BEGIN Page excerpt

Aileen Wuornos smiling in an orange prison jumpsuit at the officer's station
Image: Aileen Wuornos | Everett Collection Inc / Alamy Stock Photo

In their last moments, prisoners condemned to death are given the opportunity to say their final words.

These final sentences can give an insight into the mindset of some of the world's most depraved killers. Whilst some refuse to speak or are apologetic, others can be resentful and show a lack of remorse.

1. Aileen Wuornos

Nicknamed ‘The Damsel of Death', Aileen Wuornos is one of the world’s most notorious killers and is labelled as America’s first female serial killer. Wuornos worked along Florida’s highways as a sex worker and killed seven of her male clients between 1989 and 1990.

Despite claiming that she acted in self-defence, Wuornos was found guilty of the murders and sentenced to death. Before her execution by lethal injection on 9th October 2002, her last words were, ‘Yes, I would like to say I’m sailing with the rock, and I’ll be back, like Independence Day with Jesus, June 6th like the movie. The big mothership, I’ll be back, I’ll be back.’

Wuornos’s final words have, for decades, left people questioning whether she was of sound enough mind to be executed.

2. Mary Blandy

In a crime that shocked the English middle classes in the 18th century, Mary Blandy became one of Oxford’s most infamous murderers.

As the years went by, Blandy’s father, Francis, worried that his daughter may never get married and flaunted the family’s wealth in an effort to attract a potential husband. Blandy eventually caught the eye of Scottish aristocrat and army officer Captain Henry Cranstoun.

END Page excerpt
BEGIN Data to examine

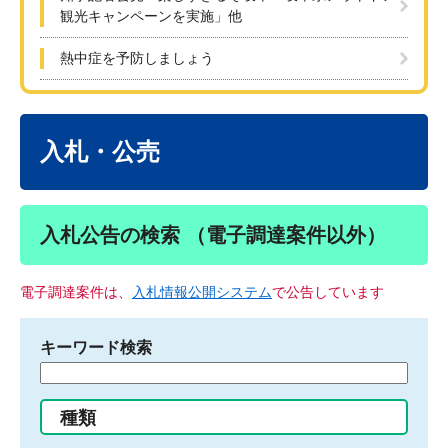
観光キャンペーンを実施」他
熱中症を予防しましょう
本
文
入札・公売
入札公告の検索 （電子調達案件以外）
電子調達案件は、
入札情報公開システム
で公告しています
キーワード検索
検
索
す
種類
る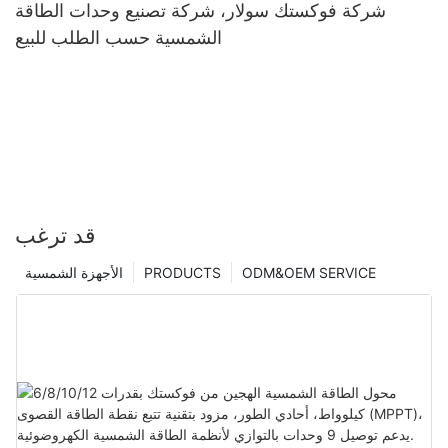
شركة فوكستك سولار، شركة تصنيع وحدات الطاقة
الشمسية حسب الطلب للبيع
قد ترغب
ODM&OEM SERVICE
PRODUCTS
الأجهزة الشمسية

END Data to examine

What is needed –
Please reproduce word for word the part of the excerpt on condemned prisoners' final words from "These final sentences" to "lack of remorse.".

Response area –
These final sentences can give an insight into the mindset of some of the world's most depraved killers. Whilst some refuse to speak or are apologetic, others can be resentful and show a lack of remorse.